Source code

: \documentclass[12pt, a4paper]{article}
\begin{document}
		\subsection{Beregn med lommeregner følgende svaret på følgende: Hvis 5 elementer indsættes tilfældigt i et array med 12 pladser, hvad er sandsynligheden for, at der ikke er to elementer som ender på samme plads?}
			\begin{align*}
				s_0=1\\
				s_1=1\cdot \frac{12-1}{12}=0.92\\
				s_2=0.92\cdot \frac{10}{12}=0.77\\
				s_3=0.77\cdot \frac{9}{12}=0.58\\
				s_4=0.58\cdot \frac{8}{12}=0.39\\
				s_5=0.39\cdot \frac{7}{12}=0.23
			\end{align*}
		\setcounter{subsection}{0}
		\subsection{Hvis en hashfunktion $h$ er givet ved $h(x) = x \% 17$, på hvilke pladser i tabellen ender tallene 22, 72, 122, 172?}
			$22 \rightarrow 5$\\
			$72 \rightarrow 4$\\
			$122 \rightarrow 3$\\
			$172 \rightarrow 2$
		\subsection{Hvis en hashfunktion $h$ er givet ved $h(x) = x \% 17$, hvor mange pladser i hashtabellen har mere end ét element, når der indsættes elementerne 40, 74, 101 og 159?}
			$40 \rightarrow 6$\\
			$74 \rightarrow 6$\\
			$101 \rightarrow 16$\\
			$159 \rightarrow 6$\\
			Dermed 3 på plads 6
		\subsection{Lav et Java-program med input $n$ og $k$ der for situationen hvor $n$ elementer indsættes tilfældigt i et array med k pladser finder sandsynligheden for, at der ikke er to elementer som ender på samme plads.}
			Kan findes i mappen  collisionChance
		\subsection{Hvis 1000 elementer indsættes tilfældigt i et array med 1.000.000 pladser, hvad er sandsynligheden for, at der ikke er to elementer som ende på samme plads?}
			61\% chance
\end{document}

══════════

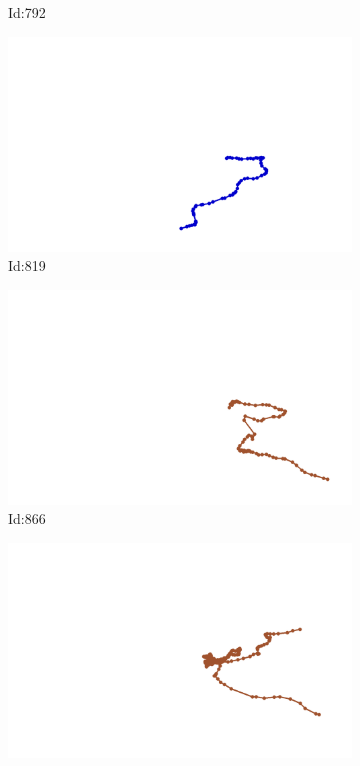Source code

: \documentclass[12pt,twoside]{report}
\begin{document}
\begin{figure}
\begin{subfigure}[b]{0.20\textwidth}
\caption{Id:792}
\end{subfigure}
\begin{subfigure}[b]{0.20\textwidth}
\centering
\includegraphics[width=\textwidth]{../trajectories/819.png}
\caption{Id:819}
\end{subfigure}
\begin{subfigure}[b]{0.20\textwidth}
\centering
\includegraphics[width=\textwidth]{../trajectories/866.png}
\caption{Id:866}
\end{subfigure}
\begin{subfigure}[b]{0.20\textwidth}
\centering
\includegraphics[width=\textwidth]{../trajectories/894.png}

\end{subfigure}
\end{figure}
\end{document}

══════════

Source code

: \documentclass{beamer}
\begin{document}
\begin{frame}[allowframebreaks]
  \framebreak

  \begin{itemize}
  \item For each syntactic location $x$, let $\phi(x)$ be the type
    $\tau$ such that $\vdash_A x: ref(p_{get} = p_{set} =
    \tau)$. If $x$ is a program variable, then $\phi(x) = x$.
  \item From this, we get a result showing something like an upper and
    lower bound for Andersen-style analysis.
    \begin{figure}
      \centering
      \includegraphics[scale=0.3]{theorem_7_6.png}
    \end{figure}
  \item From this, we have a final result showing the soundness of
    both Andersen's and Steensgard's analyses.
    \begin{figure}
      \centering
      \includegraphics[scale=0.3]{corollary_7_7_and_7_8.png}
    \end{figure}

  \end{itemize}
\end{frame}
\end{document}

══════════

PROBLEM STATEMENT ▸
Give every line of the material that includes the string "pladser".

EXERCISE OUTPUT ▸
		\subsection{Beregn med lommeregner følgende svaret på følgende: Hvis 5 elementer indsættes tilfældigt i et array med 12 pladser, hvad er sandsynligheden for, at der ikke er to elementer som ender på samme plads?}
		\subsection{Hvis en hashfunktion $h$ er givet ved $h(x) = x \% 17$, på hvilke pladser i tabellen ender tallene 22, 72, 122, 172?}
		\subsection{Hvis en hashfunktion $h$ er givet ved $h(x) = x \% 17$, hvor mange pladser i hashtabellen har mere end ét element, når der indsættes elementerne 40, 74, 101 og 159?}
		\subsection{Lav et Java-program med input $n$ og $k$ der for situationen hvor $n$ elementer indsættes tilfældigt i et array med k pladser finder sandsynligheden for, at der ikke er to elementer som ender på samme plads.}
		\subsection{Hvis 1000 elementer indsættes tilfældigt i et array med 1.000.000 pladser, hvad er sandsynligheden for, at der ikke er to elementer som ende på samme plads?}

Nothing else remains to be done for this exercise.